Quinze ans après

Publié le par Melodie Desjours

Je pourrais te dire des milliers de choses, te raconter notre rencontre et des anecdotes. Te dire qu'à un moment j'admirais ta force et ta détermination qu'on pouvait prendre pour de l'arrogance.

Tu m'as abandonnée pour vivre ta passion amoureuse avec un mec qui t'a éloignée de moi, de nous, qui a coupé ce cordon qui nous liait, qui nourrissait notre amitié. Tu m'as envoyé un mail tranchant.

T'es revenue trois ans après, sans lui mais avec un petit vous que j'ai aimé d'emblée.

Ta vie était devenue une sorte d'errance, une galère de tous les instants, une lutte acharnée pour réussir à respirer, pour ne pas trop boire la tasse.

Je t'ai aidé comme j'ai pu, j'ai essayé de combattre à tes côtés, j'ai voulu oublié la trahison, effacer la blessure, noyer l'absence, faire comme si tout ça n'avait pas exister. J'ai pensé pouvoir pardonner tes mots, ta fuite, faire comme si. J'ai cru qu'on pouvait faire comme si 15 ans d'amitié résistaient à tous les tumultes de l'existence. Je me suis sur-estimée.

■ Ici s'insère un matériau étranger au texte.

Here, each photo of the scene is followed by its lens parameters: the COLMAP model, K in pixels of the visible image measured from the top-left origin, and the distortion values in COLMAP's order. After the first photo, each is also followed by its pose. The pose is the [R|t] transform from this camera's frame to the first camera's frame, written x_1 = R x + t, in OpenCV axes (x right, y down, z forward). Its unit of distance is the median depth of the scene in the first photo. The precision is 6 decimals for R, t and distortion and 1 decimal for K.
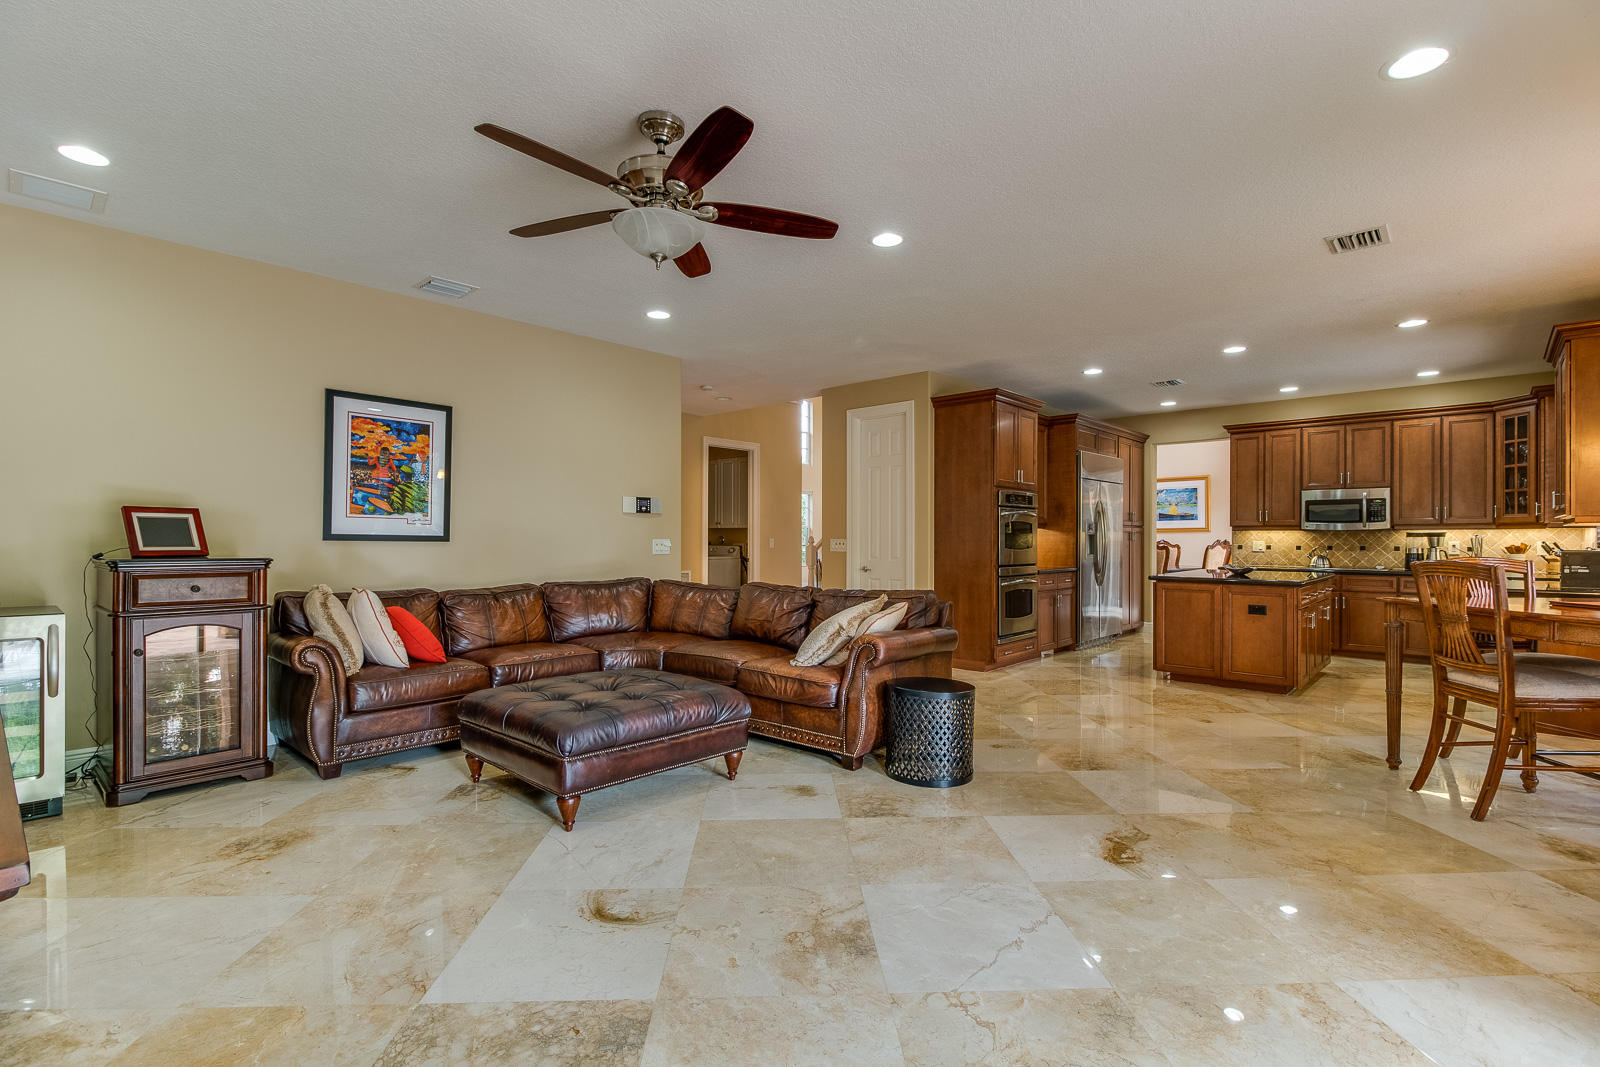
lens RADIAL K [[740.2, 0, 795.6], [0, 740.2, 537.6], [0, 0, 1]] dist [0.002173, -0.000413]
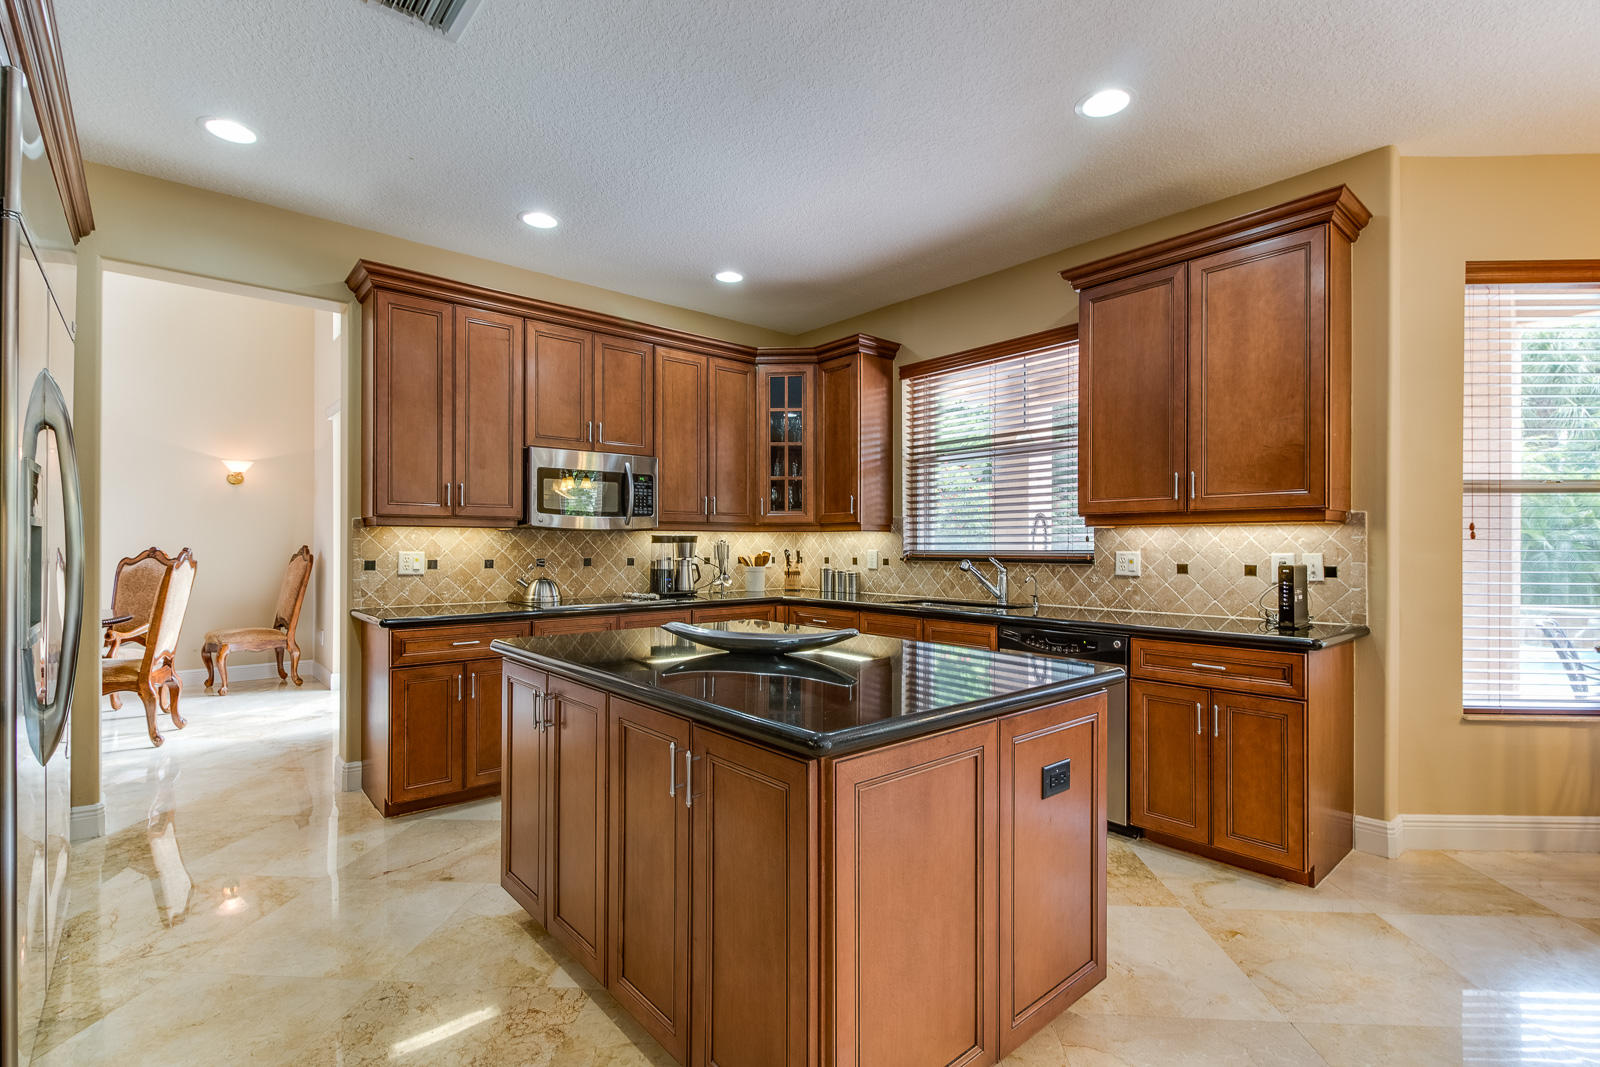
lens RADIAL K [[736.6, 0, 798.1], [0, 736.6, 543.4], [0, 0, 1]] dist [0.011718, -0.000810]
pose [[0.101452, 0.001473, 0.994839, 0.236431], [-0.001905, 0.999997, -0.001287, 0.000259], [-0.994839, -0.001764, 0.101455, 0.831725]]
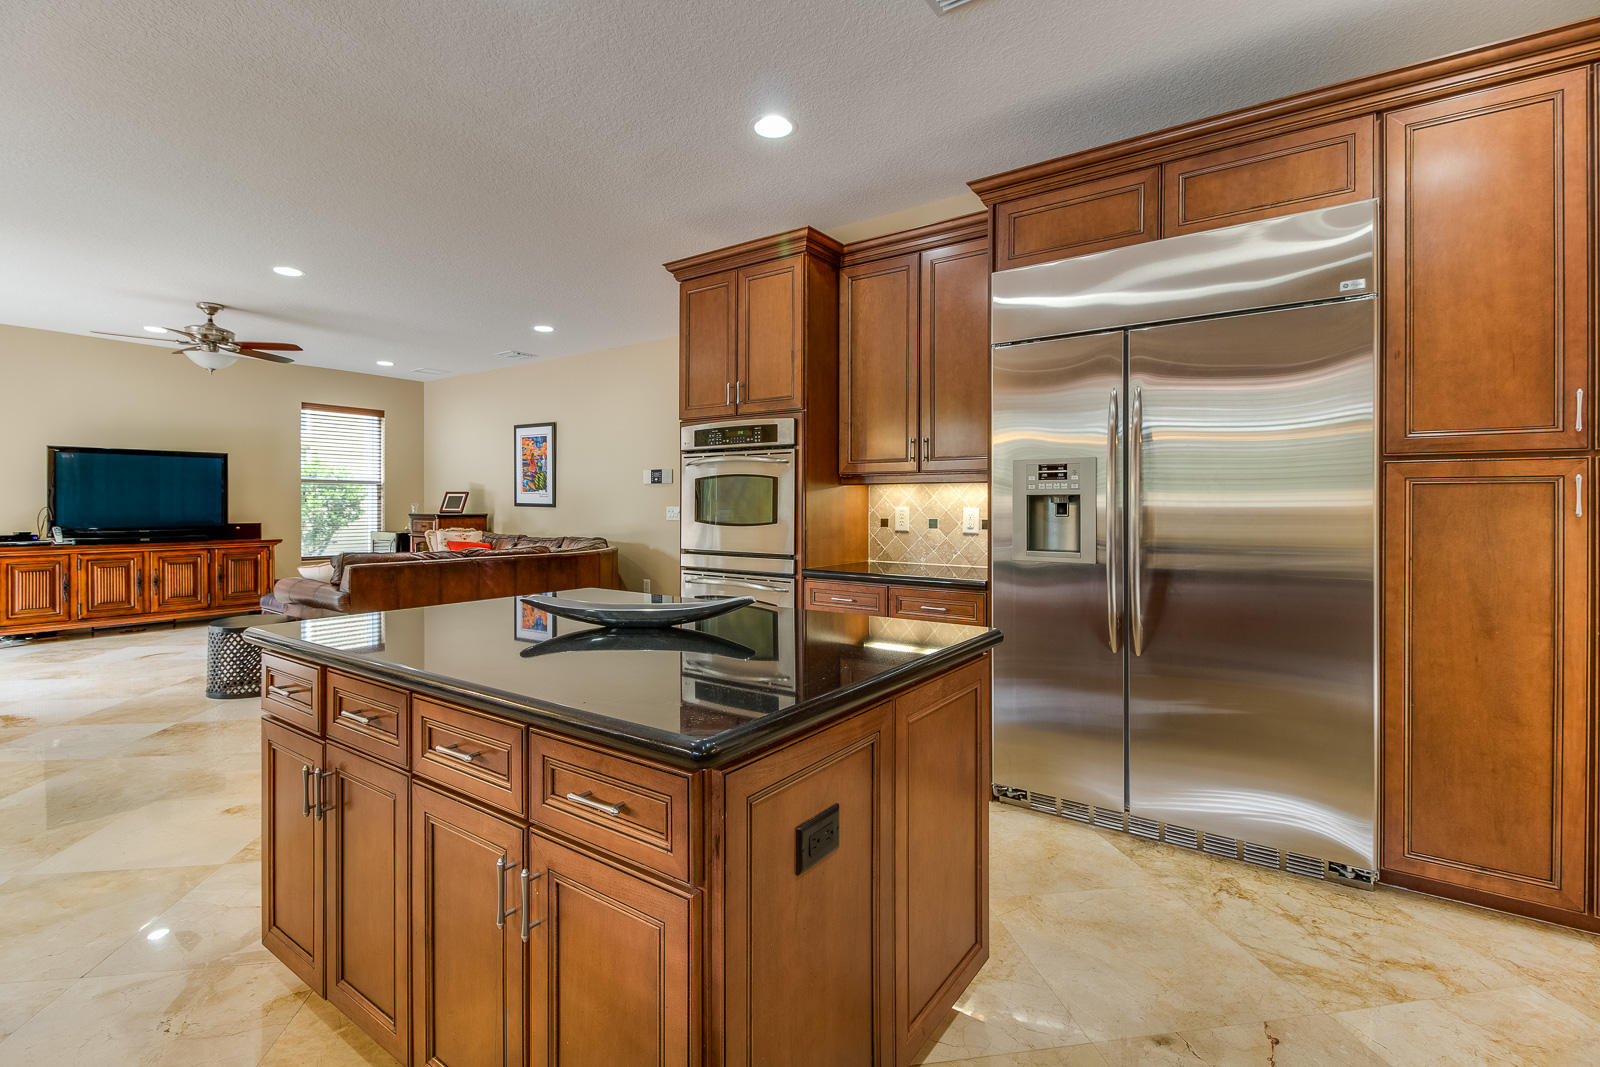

Et puis t'es venue chez nous, avec ton petit plus et j'ai compris le décalage, j'ai observé le fossé. J'ai pris conscience du mal que ces 3 ans avaient fait à notre amitié.

J'ai été heurté par tes cris quotidiens, ta violence verbale, ton irritabilité permanente.

J't'ai tendu des perches que t'étais probablement pas prête à saisir.

J'n'ai pas réussi à te transmettre la bienveillance que j'estime nécessaire pour avancer, à te faire comprendre qu'il te fallait de l'aide....

J'ai persisté malgré tout, parce que j'estimais que je pouvais te sauver, que je pouvais être le pilier sur lequel tu pourrais t'appuyer. J'ai pensé qu'on était forte toutes les deux, qu'au bout de quinze ans on surmonterait n'importe quoi. J'ai essayé de m'en persuader.

Je suis tenace tu sais... Mais je me suis plantée.

On ne peut pas communiquer avec quelqu'un qui n'entend pas, qui ne veut pas entendre et on ne peut sauver que les gens qui veulent l'être.

Il est clair que j'ai nourri cette relation d'illusions.

Je veux un horizon de paix, de partage, d'entente et d'écoute, de bienveillance.

Je te souhaite de trouver le tien, le vôtre. Je te souhaite l'aboutissement de tes projets, l'apaisement de tes combats. Je te souhaite de te rencontrer vraiment, parce que je pense que tu t'es perdue.

Tu me manqueras de toutes évidences.

Celle que j'ai connu rigolote, apaisée, communicante, vivante, me manque, celle qui savait parler posément, débattre sans imposer. Celle que tu es au fond de toi. Celle qui doit te manquer aussi cruellement je pense.

Commenter cet article

Poulette Arc-en-ciel 21/06/2016 22:56

Ton écrit est très touchant. C'est dur de se dire qu'on ne peut pas aider quelqu'un qu'on aime. C'est un chemin qu'elle doit d'abord faire seule, mais au moins tu auras essayer de recoller les morceaux. Et puis des fois dans la vie, les choses changent. Qui sait ton amie fera peut être son petit bout de chemin et reviendra vers toi.